The Elegant Mr. Hu – 风流的胡老爷

Melting Pot de burlesque à la Chaplin faisant la part belle aux personnages typés, de comique de situation venu des beaux jours de la comédie classique hollywoodienne et de portrait social plus ou moins grossier des habitants de Taipei, le film de Wu Fei Jian ne manque pas de rythme et d’en train.

Réalisation : Wu Feijian

Scénarite : Wu Feisong

Directeur photo : Chen Zhongxin

Durée : 1h38

Pays : Taiwan

Sortie au Taiwan le 04/03/1967. Diffusé à la Cinémathèque Française le 27/06/2019

Acteurs Principaux : Ding Kang, Aizaicai, Ling Ling, He Yuhua, Hu Dou, Xiaolin

Genre : Comédie

Note : 6,5/10

Retour à la rétrospective Cinéma de (mauvais) genre made in taiwan de la cinémathèque française pour une comédie rare, forcément dans une copie sale, mais l’essentiel a été sauvé ! L’élégant Mr.Hu du titre est un patron de banque lubrique qui profite de son argent pour arroser ses nombreuses maîtresses, dont une est particulièrement vénale.
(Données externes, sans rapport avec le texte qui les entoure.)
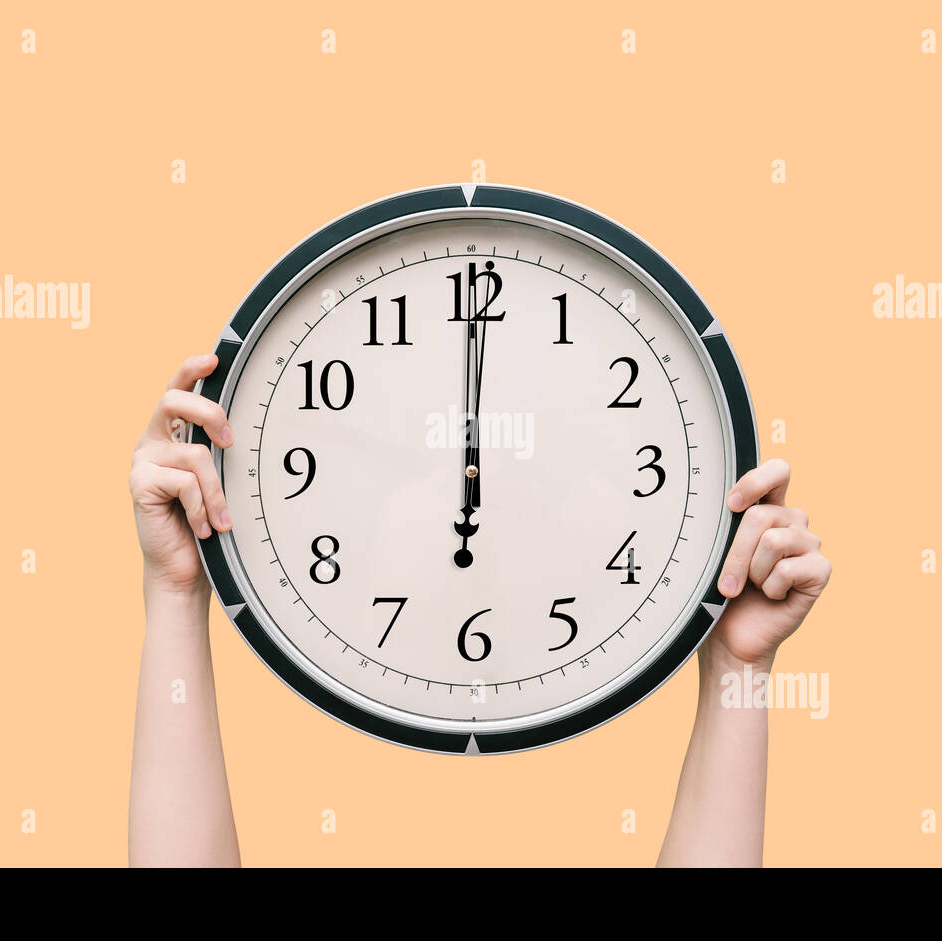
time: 6:00
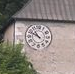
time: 10:49
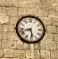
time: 5:42
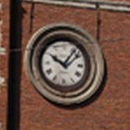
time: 10:07
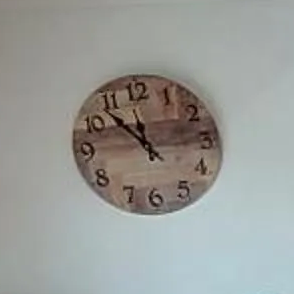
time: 11:53
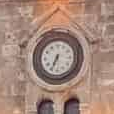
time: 6:34
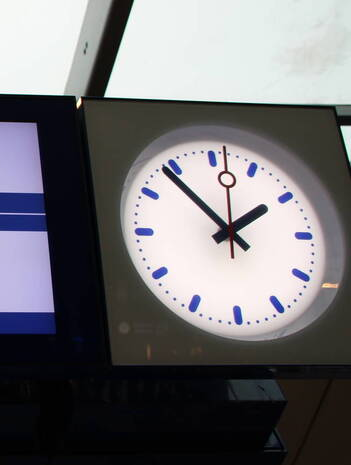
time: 1:53
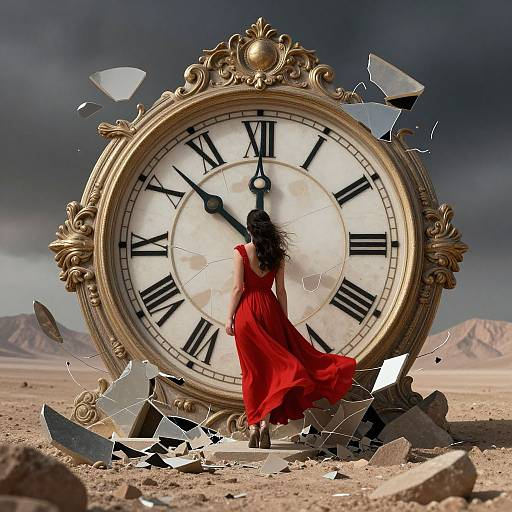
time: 11:51
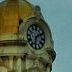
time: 6:10
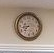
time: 7:43
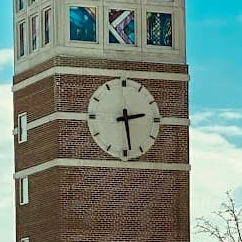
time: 2:28
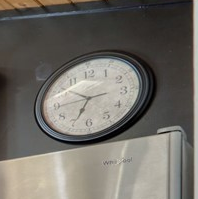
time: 6:51
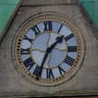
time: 1:34
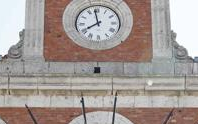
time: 7:58
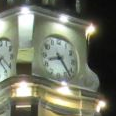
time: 8:23
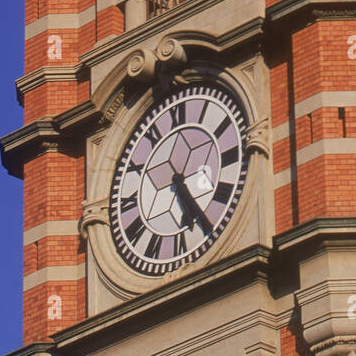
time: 5:24
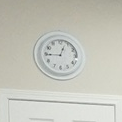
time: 12:44
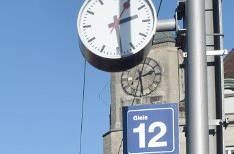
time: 2:29
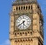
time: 5:38
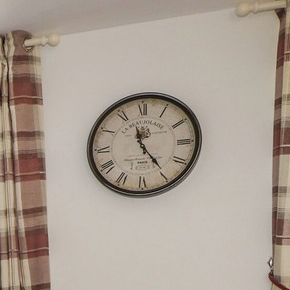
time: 11:24
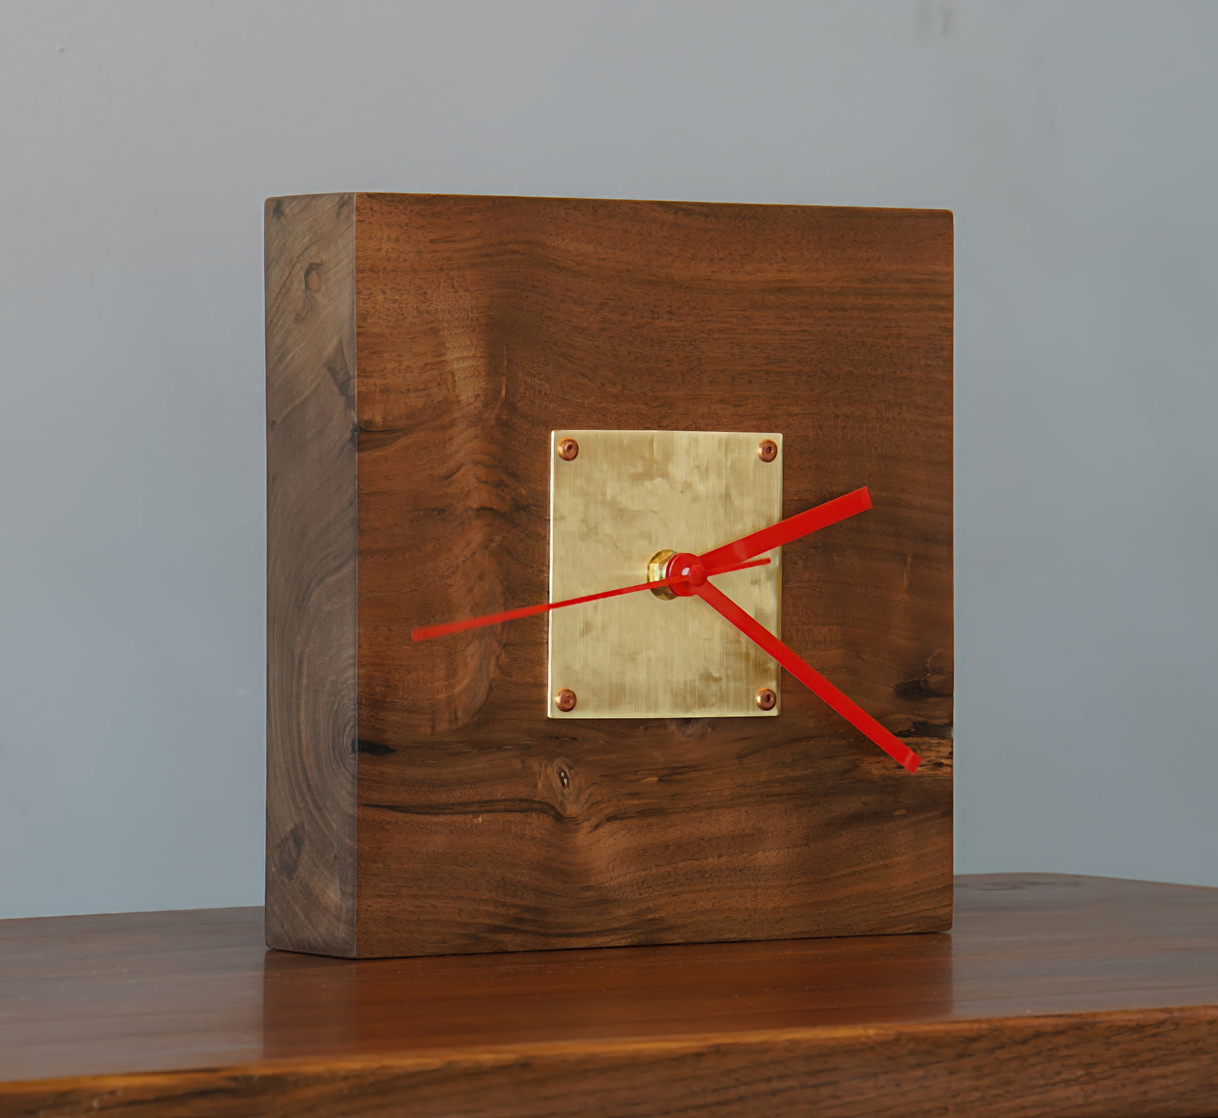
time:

Elle l’oblige à acheter une bague au diamant hors de prix. C’est le départ de situations rocambolesques autour de cette bague impliquant la femme bien en chair du banquier, des pauvres cireurs de chaussures, une entraîneuse à la santé précaire, un médecin de bonne volonté, mais bourré du matin au soir…etc. Lorsque l’entraîneuse tombe gravement malade du fait de s’envoyer un peu trop d’alcool tous les soirs (elle aussi!), ses amis des quartiers pauvres veulent l’aider à faire croire à sa pauvre mère qu’elle a épousé un banquier. En échange du diamant tombé entre les mains des pauvres, Hu et sa femme se feront passer pour des domestiques dans leur propre maison, rappelés à leur devoir par une mère exigeante pour le bien être de sa fille.

Melting Pot de burlesque à la Chaplin faisant la part belle aux personnages typés, de comique de situation venu des beaux jours de la comédie classique hollywoodienne (particulièrement dans sa seconde partie) et de portrait social plus ou moins grossier des habitants de Taipei en 1966, le film de Wu Fei Jian ne manque pas de rythme et d’en train. Il saisit bien le Zeitgest d’un pays dont l’économie décolle fortement, permettant à une partie de la population de Taipei de devenir bourgeoise tandis qu’une grande pauvreté persiste à deux pas de chez eux. L’argent, le matérialisme et l’apparence de la réussite sont les moteurs de nombreux personnages, grotesques et futiles, mais pour certains prompts à faire oeuvre de bienfaisance. Le mot de la fin reviendra à la mère campagnarde pour sa fille, dans un moment touchant opérant une rupture de ton radicale et achevant de faire pivoter le film vers la fable sociale. Puis nous finirons sur un happy-end total, parceque le temps passe et que dans le meilleur des mondes, il y’a un emploi dans une banque et un logement en HLM pour tous.